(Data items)
----------

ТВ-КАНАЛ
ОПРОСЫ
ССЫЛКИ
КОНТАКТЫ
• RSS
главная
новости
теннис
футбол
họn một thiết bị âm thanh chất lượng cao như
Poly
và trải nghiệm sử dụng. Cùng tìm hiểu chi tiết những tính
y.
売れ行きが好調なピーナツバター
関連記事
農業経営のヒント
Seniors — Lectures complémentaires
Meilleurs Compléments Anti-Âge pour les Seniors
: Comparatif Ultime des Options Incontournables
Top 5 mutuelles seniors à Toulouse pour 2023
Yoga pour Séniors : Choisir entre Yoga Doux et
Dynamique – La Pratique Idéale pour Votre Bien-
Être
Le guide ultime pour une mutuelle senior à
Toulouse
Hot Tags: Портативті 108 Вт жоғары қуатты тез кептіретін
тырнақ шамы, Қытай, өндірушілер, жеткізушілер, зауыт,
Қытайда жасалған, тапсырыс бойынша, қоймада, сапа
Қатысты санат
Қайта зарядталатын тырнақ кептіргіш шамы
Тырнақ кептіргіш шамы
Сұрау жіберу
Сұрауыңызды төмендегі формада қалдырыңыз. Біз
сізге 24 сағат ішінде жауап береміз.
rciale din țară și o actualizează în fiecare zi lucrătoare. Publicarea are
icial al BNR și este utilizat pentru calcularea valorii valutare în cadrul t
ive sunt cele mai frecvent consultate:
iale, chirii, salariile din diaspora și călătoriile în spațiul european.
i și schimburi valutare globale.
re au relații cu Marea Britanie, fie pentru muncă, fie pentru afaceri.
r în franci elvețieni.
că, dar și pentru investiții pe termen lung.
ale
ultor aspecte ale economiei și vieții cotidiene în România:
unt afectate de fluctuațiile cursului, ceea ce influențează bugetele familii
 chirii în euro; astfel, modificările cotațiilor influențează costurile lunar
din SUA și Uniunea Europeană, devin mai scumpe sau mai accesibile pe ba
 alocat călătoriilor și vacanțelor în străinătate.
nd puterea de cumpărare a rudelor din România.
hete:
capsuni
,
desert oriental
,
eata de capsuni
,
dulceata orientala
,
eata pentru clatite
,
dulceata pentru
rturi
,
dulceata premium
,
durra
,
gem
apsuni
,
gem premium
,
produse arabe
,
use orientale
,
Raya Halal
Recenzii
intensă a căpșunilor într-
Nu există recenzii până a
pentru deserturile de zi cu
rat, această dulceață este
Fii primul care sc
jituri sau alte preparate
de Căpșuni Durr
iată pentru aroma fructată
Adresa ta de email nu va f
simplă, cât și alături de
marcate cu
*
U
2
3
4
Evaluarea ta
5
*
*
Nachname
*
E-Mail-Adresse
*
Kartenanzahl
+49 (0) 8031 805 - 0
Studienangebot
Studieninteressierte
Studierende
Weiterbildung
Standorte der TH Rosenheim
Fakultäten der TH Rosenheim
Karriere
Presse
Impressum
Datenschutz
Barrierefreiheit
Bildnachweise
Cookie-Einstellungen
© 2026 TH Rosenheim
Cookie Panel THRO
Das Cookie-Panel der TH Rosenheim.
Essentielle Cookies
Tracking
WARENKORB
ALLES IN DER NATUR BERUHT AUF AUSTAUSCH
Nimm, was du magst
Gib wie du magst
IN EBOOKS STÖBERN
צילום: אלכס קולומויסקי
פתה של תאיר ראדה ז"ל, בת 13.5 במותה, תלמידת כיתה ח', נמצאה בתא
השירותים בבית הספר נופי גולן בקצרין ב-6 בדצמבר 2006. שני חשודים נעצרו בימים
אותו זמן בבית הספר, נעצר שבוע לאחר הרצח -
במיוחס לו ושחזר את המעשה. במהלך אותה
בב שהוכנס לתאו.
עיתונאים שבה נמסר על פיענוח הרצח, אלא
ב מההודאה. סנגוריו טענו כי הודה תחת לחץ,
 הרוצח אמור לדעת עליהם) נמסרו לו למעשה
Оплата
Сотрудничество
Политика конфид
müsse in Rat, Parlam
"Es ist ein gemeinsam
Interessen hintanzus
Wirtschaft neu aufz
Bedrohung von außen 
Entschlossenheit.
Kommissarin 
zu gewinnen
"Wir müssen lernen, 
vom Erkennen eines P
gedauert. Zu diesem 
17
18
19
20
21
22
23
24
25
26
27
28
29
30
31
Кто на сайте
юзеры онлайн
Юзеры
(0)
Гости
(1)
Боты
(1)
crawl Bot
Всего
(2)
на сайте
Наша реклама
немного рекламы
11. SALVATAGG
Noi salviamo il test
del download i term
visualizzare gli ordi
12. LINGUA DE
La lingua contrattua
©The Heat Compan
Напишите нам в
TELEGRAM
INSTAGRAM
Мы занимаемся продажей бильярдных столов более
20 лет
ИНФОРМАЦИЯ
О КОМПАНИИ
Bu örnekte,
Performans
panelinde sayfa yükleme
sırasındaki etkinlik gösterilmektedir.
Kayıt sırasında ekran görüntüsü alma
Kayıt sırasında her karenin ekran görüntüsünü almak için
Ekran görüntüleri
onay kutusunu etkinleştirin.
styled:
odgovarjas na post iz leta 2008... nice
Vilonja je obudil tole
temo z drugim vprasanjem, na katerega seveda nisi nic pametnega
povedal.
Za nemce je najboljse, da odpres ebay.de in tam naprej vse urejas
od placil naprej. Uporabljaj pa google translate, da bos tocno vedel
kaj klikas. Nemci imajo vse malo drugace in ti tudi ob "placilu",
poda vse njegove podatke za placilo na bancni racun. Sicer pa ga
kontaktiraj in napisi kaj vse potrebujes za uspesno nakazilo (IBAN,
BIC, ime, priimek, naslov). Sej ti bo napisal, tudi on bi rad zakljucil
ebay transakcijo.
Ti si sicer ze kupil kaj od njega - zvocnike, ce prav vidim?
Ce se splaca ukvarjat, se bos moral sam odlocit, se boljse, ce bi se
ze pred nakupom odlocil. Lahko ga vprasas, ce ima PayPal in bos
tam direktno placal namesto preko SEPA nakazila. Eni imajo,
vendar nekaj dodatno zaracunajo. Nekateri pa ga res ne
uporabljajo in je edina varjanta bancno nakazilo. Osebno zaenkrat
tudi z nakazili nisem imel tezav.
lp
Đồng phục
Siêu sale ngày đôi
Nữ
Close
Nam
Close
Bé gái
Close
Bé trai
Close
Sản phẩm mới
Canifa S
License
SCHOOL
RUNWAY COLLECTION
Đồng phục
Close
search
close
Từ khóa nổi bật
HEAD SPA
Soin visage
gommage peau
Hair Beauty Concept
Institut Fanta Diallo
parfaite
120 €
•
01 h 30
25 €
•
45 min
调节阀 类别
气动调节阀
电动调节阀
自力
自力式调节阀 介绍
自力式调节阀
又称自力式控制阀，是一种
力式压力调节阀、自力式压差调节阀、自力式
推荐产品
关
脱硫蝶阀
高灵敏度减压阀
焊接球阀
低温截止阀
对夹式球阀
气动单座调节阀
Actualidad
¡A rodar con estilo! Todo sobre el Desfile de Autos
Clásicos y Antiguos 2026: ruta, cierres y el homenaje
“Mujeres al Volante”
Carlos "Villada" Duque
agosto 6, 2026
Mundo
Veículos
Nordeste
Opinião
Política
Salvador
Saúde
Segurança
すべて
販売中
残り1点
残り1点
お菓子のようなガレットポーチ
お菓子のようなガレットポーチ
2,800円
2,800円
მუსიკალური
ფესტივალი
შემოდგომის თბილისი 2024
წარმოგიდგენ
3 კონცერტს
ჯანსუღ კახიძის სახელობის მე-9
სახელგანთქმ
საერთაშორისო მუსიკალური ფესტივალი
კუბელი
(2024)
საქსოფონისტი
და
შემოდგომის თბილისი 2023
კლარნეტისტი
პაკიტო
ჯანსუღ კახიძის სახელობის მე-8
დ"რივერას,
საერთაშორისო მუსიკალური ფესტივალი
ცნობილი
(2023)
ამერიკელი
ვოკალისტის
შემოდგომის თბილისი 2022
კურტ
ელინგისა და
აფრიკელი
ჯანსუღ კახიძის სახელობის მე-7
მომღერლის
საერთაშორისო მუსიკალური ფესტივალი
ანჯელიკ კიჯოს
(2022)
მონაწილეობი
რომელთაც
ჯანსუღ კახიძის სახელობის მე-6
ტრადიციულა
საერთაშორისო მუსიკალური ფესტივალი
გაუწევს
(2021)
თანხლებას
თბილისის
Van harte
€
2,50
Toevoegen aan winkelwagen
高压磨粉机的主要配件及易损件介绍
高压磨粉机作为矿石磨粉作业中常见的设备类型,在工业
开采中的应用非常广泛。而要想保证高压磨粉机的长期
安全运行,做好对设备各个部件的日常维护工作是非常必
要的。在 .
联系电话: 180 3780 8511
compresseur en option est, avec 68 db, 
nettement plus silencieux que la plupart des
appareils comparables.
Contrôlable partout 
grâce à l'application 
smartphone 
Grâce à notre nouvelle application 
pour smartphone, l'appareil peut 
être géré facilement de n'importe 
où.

----------

▶ Your objective
Up to and including the line with "Meilleurs Compléments Anti-Âge", repeat the data exactly, starting from its first line; nothing else belongs in the response.

▶ Worked solution
ТВ-КАНАЛ
ОПРОСЫ
ССЫЛКИ
КОНТАКТЫ
• RSS
главная
новости
теннис
футбол
họn một thiết bị âm thanh chất lượng cao như
Poly
và trải nghiệm sử dụng. Cùng tìm hiểu chi tiết những tính
y.
売れ行きが好調なピーナツバター
関連記事
農業経営のヒント
Seniors — Lectures complémentaires
Meilleurs Compléments Anti-Âge pour les Seniors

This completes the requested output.